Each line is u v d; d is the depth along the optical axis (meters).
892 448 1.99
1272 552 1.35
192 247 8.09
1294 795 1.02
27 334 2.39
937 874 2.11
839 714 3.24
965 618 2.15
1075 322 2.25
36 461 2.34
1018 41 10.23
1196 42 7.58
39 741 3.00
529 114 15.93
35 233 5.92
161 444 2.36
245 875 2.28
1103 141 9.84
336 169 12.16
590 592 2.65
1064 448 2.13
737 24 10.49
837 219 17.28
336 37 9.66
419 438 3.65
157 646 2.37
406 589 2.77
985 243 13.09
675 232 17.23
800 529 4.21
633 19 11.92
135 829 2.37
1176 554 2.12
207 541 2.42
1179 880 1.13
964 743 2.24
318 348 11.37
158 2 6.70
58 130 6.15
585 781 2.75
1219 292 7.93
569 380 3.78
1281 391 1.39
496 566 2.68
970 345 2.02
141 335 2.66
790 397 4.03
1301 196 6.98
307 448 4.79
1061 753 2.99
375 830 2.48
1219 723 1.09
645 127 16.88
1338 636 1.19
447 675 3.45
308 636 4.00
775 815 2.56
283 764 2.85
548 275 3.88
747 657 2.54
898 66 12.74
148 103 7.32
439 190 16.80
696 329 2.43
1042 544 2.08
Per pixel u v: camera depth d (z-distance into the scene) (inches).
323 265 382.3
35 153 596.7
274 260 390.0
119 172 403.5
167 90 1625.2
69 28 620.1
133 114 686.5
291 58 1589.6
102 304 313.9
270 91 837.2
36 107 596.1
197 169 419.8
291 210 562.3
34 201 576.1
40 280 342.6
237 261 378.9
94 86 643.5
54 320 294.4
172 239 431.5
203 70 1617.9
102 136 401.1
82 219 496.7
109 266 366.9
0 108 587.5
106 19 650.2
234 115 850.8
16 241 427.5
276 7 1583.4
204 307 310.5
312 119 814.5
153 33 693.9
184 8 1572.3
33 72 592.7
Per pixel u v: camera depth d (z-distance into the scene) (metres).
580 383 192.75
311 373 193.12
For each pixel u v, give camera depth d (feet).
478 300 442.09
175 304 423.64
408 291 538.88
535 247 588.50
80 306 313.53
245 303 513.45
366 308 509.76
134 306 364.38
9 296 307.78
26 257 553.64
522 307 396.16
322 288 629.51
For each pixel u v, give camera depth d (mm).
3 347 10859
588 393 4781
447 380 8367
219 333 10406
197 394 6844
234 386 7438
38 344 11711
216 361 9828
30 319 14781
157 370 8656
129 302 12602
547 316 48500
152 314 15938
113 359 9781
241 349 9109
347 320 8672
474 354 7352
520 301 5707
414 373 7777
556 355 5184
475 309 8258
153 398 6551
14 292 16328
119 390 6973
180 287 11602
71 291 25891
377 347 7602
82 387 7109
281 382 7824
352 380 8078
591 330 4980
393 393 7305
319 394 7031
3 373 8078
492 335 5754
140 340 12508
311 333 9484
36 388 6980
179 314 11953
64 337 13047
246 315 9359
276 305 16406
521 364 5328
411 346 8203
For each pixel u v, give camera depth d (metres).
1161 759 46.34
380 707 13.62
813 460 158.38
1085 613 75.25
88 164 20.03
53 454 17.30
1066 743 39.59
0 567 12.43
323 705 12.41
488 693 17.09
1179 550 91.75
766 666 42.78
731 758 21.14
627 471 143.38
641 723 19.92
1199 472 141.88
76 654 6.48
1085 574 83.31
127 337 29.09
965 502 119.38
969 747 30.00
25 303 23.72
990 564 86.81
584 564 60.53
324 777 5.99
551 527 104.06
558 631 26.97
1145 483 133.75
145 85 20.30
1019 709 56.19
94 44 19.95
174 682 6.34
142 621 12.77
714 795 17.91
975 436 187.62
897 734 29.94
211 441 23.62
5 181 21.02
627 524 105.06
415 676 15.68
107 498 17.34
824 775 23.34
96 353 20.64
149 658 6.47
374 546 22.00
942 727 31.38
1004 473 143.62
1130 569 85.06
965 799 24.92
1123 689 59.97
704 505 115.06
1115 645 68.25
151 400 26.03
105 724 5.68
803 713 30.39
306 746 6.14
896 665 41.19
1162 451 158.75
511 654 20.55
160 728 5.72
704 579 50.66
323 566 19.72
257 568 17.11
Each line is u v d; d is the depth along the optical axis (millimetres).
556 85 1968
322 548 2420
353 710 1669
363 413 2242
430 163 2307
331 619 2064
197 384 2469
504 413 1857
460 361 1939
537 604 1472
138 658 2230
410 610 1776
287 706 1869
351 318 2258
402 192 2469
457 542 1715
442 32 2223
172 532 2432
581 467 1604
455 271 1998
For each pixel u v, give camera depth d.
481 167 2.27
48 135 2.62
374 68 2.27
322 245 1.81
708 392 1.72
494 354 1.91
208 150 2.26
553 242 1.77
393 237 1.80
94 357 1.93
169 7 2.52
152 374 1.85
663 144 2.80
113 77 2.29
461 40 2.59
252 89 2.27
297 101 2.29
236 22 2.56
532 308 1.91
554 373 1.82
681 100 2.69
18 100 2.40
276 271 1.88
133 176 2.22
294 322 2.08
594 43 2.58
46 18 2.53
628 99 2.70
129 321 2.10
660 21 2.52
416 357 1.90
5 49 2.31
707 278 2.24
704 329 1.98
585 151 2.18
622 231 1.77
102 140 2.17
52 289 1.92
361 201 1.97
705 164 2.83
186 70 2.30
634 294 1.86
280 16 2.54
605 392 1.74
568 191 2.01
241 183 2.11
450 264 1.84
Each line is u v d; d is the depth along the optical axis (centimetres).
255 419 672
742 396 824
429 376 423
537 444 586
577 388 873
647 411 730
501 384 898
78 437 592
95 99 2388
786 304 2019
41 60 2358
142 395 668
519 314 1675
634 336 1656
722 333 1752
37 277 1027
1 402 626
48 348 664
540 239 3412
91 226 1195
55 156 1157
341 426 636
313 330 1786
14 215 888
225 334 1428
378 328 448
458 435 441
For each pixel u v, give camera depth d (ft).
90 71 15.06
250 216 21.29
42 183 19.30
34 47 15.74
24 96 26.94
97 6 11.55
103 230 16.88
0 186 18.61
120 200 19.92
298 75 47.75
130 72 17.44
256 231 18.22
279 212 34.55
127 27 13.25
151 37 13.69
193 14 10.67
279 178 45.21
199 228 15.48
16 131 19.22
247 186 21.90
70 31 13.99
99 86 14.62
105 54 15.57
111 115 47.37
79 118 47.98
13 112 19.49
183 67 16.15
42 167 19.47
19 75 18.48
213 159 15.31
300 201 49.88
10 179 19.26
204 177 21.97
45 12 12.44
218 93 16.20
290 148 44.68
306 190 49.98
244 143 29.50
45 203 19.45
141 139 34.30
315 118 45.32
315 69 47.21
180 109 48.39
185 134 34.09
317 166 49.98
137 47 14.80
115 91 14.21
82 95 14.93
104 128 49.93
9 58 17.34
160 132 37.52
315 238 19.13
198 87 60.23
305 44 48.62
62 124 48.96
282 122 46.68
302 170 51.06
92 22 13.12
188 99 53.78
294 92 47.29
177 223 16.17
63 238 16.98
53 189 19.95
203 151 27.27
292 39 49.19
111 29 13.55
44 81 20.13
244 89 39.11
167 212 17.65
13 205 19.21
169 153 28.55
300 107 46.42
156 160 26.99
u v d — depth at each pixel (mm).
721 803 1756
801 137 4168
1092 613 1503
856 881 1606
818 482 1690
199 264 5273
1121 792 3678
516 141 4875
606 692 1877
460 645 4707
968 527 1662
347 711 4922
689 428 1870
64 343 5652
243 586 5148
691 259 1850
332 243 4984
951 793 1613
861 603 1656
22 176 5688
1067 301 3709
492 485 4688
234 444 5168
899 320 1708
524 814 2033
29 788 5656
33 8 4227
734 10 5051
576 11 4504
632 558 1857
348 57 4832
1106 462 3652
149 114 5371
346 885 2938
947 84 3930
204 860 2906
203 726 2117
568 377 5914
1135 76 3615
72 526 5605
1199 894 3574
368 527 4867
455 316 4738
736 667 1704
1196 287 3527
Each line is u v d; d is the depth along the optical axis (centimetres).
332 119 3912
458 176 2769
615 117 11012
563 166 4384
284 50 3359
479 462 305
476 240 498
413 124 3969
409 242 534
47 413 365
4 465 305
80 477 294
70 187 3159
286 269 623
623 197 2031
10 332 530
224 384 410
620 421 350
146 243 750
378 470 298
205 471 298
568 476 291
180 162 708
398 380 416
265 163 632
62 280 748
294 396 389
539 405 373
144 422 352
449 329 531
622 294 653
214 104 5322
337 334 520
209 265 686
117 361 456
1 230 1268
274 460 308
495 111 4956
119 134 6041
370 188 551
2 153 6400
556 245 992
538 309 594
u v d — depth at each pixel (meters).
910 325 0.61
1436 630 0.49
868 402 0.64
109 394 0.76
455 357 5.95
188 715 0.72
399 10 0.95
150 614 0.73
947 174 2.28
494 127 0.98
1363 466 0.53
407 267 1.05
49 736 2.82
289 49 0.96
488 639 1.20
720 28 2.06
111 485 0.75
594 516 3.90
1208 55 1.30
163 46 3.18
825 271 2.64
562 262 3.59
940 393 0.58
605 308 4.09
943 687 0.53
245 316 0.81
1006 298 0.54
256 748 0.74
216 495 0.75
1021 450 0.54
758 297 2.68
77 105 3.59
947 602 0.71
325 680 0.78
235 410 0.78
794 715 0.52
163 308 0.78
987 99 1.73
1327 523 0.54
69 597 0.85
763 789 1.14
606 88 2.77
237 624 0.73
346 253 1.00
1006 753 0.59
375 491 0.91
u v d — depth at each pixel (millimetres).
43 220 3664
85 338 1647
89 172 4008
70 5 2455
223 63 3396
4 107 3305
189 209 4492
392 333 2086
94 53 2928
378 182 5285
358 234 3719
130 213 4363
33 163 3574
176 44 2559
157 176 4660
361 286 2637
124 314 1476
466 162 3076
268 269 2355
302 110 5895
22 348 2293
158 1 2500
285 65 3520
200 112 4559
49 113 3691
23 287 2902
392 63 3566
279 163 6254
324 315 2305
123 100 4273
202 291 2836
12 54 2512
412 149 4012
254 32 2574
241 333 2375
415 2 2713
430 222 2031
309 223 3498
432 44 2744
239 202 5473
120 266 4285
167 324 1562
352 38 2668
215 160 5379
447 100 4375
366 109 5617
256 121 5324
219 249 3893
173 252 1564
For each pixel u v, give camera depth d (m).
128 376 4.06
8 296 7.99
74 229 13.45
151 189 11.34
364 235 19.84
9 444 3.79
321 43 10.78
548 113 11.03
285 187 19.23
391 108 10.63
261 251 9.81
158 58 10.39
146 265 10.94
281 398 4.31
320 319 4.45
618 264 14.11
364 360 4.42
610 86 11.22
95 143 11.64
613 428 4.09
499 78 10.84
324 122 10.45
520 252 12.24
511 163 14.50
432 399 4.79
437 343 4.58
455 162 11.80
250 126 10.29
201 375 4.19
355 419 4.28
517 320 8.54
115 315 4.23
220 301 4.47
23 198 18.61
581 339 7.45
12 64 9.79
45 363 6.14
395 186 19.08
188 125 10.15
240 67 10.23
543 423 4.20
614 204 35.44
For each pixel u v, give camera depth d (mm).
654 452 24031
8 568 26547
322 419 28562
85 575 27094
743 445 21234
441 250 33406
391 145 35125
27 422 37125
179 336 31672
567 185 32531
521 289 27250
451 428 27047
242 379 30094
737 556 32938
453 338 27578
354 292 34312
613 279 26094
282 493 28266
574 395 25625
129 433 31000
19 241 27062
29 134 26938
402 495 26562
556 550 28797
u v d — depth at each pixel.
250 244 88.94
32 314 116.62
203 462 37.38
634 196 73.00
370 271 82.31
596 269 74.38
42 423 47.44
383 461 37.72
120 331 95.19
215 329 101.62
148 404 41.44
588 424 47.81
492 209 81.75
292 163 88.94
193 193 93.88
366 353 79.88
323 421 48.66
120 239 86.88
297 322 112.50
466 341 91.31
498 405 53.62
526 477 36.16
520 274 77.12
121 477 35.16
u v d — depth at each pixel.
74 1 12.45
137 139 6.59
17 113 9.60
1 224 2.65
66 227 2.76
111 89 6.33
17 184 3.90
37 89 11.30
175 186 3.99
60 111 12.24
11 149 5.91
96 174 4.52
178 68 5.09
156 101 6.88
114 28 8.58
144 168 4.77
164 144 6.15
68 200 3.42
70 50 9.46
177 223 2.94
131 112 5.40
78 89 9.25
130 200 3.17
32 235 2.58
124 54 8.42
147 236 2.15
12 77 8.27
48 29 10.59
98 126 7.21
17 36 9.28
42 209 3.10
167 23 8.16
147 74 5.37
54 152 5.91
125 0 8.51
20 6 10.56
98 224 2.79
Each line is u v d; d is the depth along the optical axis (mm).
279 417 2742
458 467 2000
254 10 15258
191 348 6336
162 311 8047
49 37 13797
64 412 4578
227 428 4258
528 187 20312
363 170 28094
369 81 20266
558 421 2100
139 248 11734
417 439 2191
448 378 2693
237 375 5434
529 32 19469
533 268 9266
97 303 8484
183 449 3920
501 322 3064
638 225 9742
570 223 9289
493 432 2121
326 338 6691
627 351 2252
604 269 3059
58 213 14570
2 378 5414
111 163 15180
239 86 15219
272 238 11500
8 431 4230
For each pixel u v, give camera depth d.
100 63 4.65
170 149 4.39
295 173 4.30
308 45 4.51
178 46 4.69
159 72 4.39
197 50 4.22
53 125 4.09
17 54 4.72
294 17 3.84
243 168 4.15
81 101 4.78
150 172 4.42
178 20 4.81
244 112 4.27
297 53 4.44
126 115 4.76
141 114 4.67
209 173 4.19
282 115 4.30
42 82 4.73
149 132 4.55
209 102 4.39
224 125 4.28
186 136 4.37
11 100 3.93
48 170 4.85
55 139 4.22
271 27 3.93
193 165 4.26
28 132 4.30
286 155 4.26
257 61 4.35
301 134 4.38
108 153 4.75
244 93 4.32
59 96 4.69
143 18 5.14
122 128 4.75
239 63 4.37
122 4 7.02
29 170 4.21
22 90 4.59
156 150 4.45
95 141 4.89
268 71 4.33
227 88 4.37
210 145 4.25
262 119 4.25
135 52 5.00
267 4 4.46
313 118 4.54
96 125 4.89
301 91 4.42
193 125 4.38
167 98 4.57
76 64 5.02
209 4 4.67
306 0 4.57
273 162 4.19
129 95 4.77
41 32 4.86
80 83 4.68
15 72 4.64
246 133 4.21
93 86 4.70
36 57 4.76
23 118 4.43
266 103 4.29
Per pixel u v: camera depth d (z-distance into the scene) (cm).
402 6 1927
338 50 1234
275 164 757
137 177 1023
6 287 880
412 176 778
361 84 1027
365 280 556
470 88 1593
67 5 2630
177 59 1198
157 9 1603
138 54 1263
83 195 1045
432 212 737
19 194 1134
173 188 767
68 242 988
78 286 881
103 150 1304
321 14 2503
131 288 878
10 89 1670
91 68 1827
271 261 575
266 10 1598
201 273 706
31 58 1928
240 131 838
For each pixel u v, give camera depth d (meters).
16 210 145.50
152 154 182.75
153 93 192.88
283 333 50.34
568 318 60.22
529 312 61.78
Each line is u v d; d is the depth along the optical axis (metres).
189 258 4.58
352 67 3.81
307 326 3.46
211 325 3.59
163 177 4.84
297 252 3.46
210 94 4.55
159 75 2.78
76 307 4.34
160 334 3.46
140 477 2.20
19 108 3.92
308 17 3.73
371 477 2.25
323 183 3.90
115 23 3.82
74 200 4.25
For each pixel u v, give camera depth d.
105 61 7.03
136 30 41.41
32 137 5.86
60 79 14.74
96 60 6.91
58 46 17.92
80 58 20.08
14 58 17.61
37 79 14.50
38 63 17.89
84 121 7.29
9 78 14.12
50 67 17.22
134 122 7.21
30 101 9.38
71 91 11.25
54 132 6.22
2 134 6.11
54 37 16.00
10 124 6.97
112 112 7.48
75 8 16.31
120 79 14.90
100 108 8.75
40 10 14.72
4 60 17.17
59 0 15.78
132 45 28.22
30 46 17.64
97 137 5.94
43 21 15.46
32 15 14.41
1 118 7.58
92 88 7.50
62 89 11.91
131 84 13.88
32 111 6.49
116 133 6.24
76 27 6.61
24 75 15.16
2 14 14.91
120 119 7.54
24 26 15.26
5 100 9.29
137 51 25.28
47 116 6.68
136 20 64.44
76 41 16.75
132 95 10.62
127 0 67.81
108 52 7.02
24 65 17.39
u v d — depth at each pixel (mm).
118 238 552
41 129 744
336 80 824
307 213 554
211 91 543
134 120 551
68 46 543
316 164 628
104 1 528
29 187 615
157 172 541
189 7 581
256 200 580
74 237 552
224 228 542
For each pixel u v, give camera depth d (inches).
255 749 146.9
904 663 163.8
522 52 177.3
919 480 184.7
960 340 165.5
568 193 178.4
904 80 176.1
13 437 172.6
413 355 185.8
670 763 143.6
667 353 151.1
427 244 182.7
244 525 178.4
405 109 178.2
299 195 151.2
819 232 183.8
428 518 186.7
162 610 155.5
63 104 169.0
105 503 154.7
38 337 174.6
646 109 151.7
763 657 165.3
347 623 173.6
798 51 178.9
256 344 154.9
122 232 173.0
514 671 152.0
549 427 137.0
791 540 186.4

TASK TO COMPLETE: Set down again, word for word, the stretch of records from the line with "200 112 4559" to the line with "654 452 24031", both of those lines included.

ANSWER TO THE EXERCISE:
200 112 4559
49 113 3691
23 287 2902
392 63 3566
279 163 6254
324 315 2305
123 100 4273
202 291 2836
12 54 2512
412 149 4012
254 32 2574
241 333 2375
415 2 2713
430 222 2031
309 223 3498
432 44 2744
239 202 5473
120 266 4285
167 324 1562
352 38 2668
215 160 5379
447 100 4375
366 109 5617
256 121 5324
219 249 3893
173 252 1564
For each pixel u v, give camera depth d (m).
128 376 4.06
8 296 7.99
74 229 13.45
151 189 11.34
364 235 19.84
9 444 3.79
321 43 10.78
548 113 11.03
285 187 19.23
391 108 10.63
261 251 9.81
158 58 10.39
146 265 10.94
281 398 4.31
320 319 4.45
618 264 14.11
364 360 4.42
610 86 11.22
95 143 11.64
613 428 4.09
499 78 10.84
324 122 10.45
520 252 12.24
511 163 14.50
432 399 4.79
437 343 4.58
455 162 11.80
250 126 10.29
201 375 4.19
355 419 4.28
517 320 8.54
115 315 4.23
220 301 4.47
23 198 18.61
581 339 7.45
12 64 9.79
45 363 6.14
395 186 19.08
188 125 10.15
240 67 10.23
543 423 4.20
614 204 35.44
For each pixel u v, give camera depth d (mm).
654 452 24031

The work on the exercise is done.